Read counts were normalized by z-score, and a t-test was applied to compare each pair of groups (SLE versus Control, Myo− versus Myo+SD−, Myo− versus Myo+SD+ and Myo+SD- versus Myo+SD+). To compare more than two pairs, one-way ANOVA test was applied. Peptides for which the comparison resulted in a P value lower than 0.05 were considered different for following analyses.
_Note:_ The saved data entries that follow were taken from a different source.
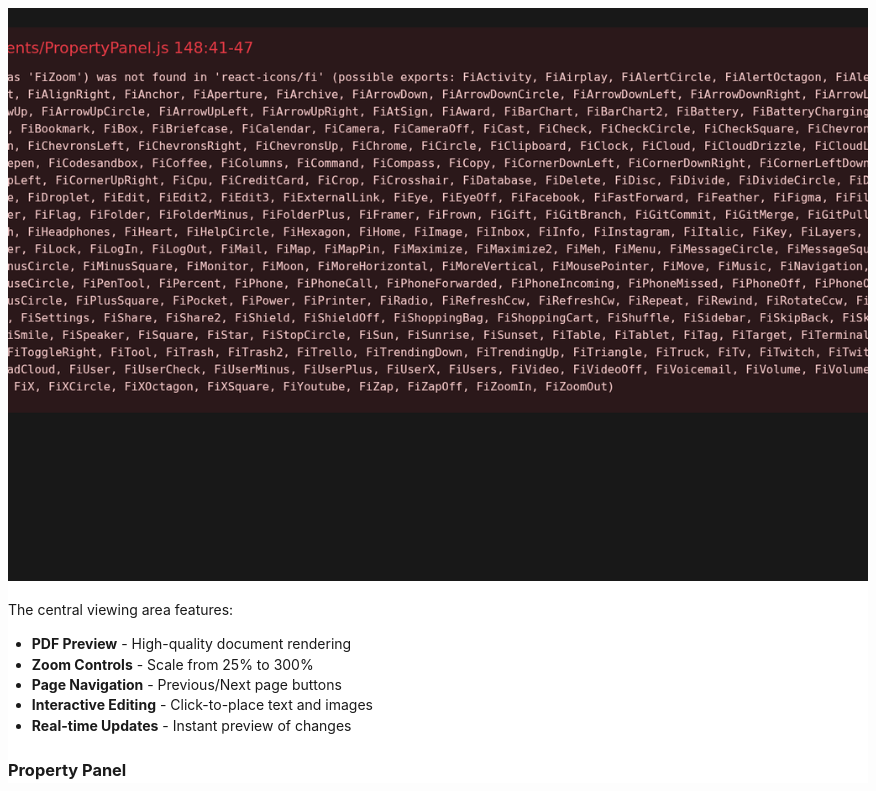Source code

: ![Main Content](screenshots/02-main-content.png)

The central viewing area features:
- **PDF Preview** - High-quality document rendering
- **Zoom Controls** - Scale from 25% to 300%
- **Page Navigation** - Previous/Next page buttons
- **Interactive Editing** - Click-to-place text and images
- **Real-time Updates** - Instant preview of changes

### Property Panel
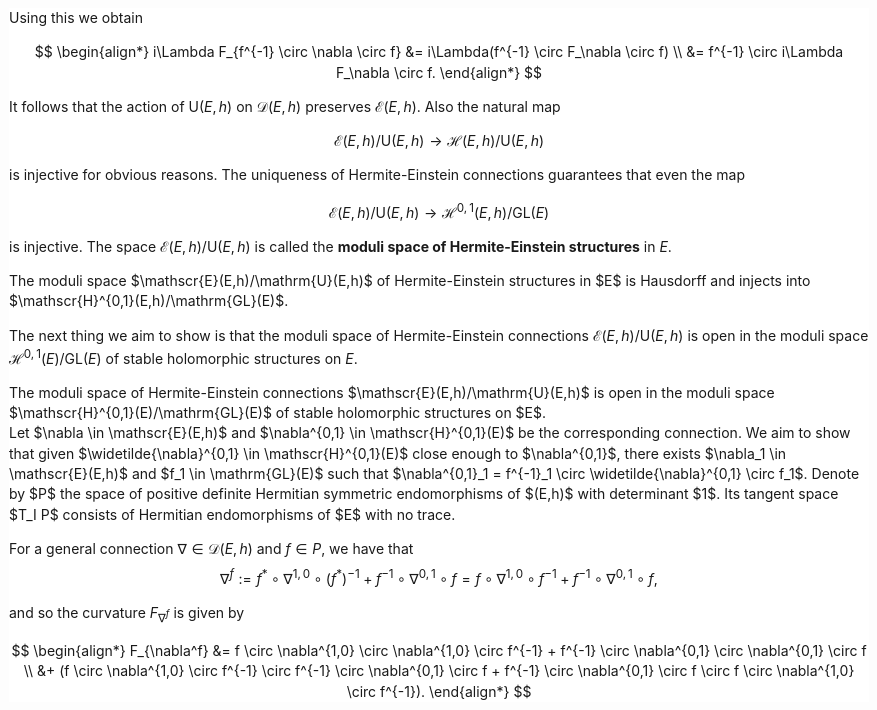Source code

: Using this we obtain

$$
\begin{align*}
i\Lambda F_{f^{-1} \circ \nabla \circ f} &= i\Lambda(f^{-1} \circ F_\nabla \circ f) \\
&= f^{-1} \circ i\Lambda F_\nabla \circ f.
\end{align*}
$$

It follows that the action of $\mathrm{U}(E,h)$ on $\mathscr{D}(E,h)$ preserves $\mathscr{E}(E,h)$. Also the natural map

$$
\mathscr{E}(E,h)/\mathrm{U}(E,h) \to \mathscr{H}(E,h)/\mathrm{U}(E,h) 
$$

is injective for obvious reasons. The uniqueness of Hermite-Einstein connections guarantees that even the map

$$
\mathscr{E}(E,h)/\mathrm{U}(E,h) \to \mathscr{H}^{0,1}(E,h)/\mathrm{GL}(E) 
$$

is injective. The space $\mathscr{E}(E,h)/\mathrm{U}(E,h)$ is called the <b>moduli space of Hermite-Einstein structures</b> in $E$.

<div class="proposition">
The moduli space $\mathscr{E}(E,h)/\mathrm{U}(E,h)$ of Hermite-Einstein structures in $E$ is Hausdorff and injects into $\mathscr{H}^{0,1}(E,h)/\mathrm{GL}(E)$.
</div>

The next thing we aim to show is that the moduli space of Hermite-Einstein connections $\mathscr{E}(E,h)/\mathrm{U}(E,h)$ is open in the moduli space $\mathscr{H}^{0,1}(E)/\mathrm{GL}(E)$ of stable holomorphic structures on $E$.

<div class="theorem">
The moduli space of Hermite-Einstein connections $\mathscr{E}(E,h)/\mathrm{U}(E,h)$ is open in the moduli space $\mathscr{H}^{0,1}(E)/\mathrm{GL}(E)$ of stable holomorphic structures on $E$.
</div>

<div class="proof">
Let $\nabla \in \mathscr{E}(E,h)$ and $\nabla^{0,1} \in \mathscr{H}^{0,1}(E)$ be the corresponding connection. We aim to show that given $\widetilde{\nabla}^{0,1} \in \mathscr{H}^{0,1}(E)$ close enough to $\nabla^{0,1}$, there exists $\nabla_1 \in \mathscr{E}(E,h)$ and $f_1 \in \mathrm{GL}(E)$ such that $\nabla^{0,1}_1 = f^{-1}_1 \circ \widetilde{\nabla}^{0,1} \circ f_1$. Denote by $P$ the space of positive definite Hermitian symmetric endomorphisms of $(E,h)$ with determinant $1$. Its tangent space $T_I P$ consists of Hermitian endomorphisms of $E$ with no trace.

For a general connection $\nabla \in \mathscr{D}(E,h)$ and $f \in P$, we have that
$$
\nabla^f :=  f^\ast \circ \nabla^{1,0} \circ (f^{\ast})^{-1} + f^{-1} \circ \nabla^{0,1} \circ f =  f \circ \nabla^{1,0} \circ f^{-1} + f^{-1} \circ \nabla^{0,1} \circ f,
$$

and so the curvature $F_{\nabla^f}$ is given by

$$
\begin{align*}
F_{\nabla^f} &= f \circ \nabla^{1,0} \circ \nabla^{1,0} \circ f^{-1} + f^{-1} \circ \nabla^{0,1} \circ \nabla^{0,1} \circ f \\
&+ (f \circ \nabla^{1,0} \circ f^{-1} \circ f^{-1} \circ \nabla^{0,1} \circ f + f^{-1} \circ \nabla^{0,1} \circ f \circ f \circ \nabla^{1,0} \circ f^{-1}).
\end{align*}
$$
Statistical analysis and reproducibility

Statistical analyses were performed with GraphPad Prism 10.0 using unpaired two-tailed Student’s t-test or Mann–Whitney U-test. Longitudinal comparison between different groups was performed by one-way or two-way ANOVA with Tukey’s post test or with ordinary one-way ANOVA with Dunnett’s test for multiple comparisons. For cardiac tissue functional analysis, individual beats with parameters outside of 1.5× the interquartile range were excluded as outliers. For other assays, Tukey’s test for outlier exclusion was used with GraphPad Prism 10.0. For representative immunofluorescence images presented in the manuscript, a minimum of three biological replicates (individual experiments) and three technical replicates (images) were used to select a reproducible and representative image.

Reporting Summary

Further information on research design is available in the Nature Portfolio Reporting Summary linked to this article.